__How to complete this task__: From the line with "Presiden Rusia, Vladimir" to the last line of the data below, repeat every line exactly and add nothing.

__Data listing__:

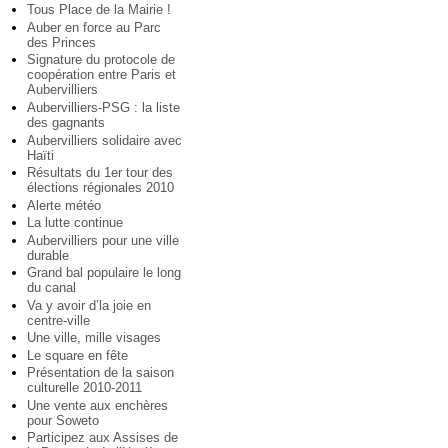
Tous Place de la Mairie !
Auber en force au Parc
des Princes
Signature du protocole de
coopération entre Paris et
Aubervilliers
Aubervilliers-PSG : la liste
des gagnants
Aubervilliers solidaire avec
Haïti
Résultats du 1er tour des
élections régionales 2010
Alerte météo
La lutte continue
Aubervilliers pour une ville
durable
Grand bal populaire le long
du canal
Va y avoir d’la joie en
centre-ville
Une ville, mille visages
Le square en fête
Présentation de la saison
culturelle 2010-2011
Une vente aux enchères
pour Soweto
Participez aux Assises de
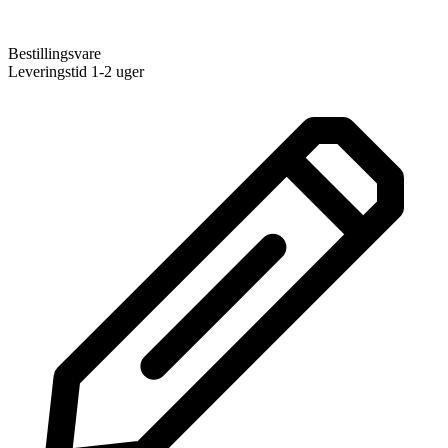
Bestillingsvare
Leveringstid 1-2 uger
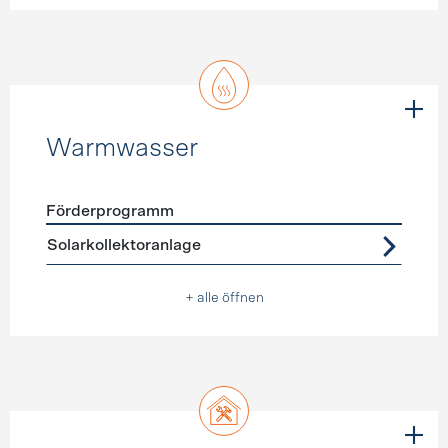
Warmwasser
Förderprogramm
Förderprogramme
Warmwasser
Solarkollektoranlage
+ alle öffnen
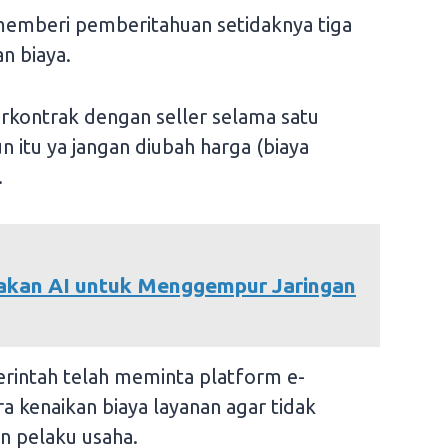
memberi pemberitahuan setidaknya tiga
n biaya.
erkontrak dengan seller selama satu
n itu ya jangan diubah harga (biaya
.
akan AI untuk Menggempur Jaringan
erintah telah meminta platform e-
kenaikan biaya layanan agar tidak
n pelaku usaha.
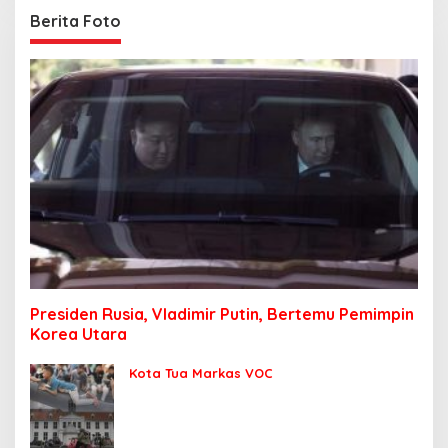
Berita Foto
Presiden Rusia, Vladimir Putin, Bertemu Pemimpin
Korea Utara
Kota Tua Markas VOC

__Your solution__:
Presiden Rusia, Vladimir Putin, Bertemu Pemimpin
Korea Utara
Kota Tua Markas VOC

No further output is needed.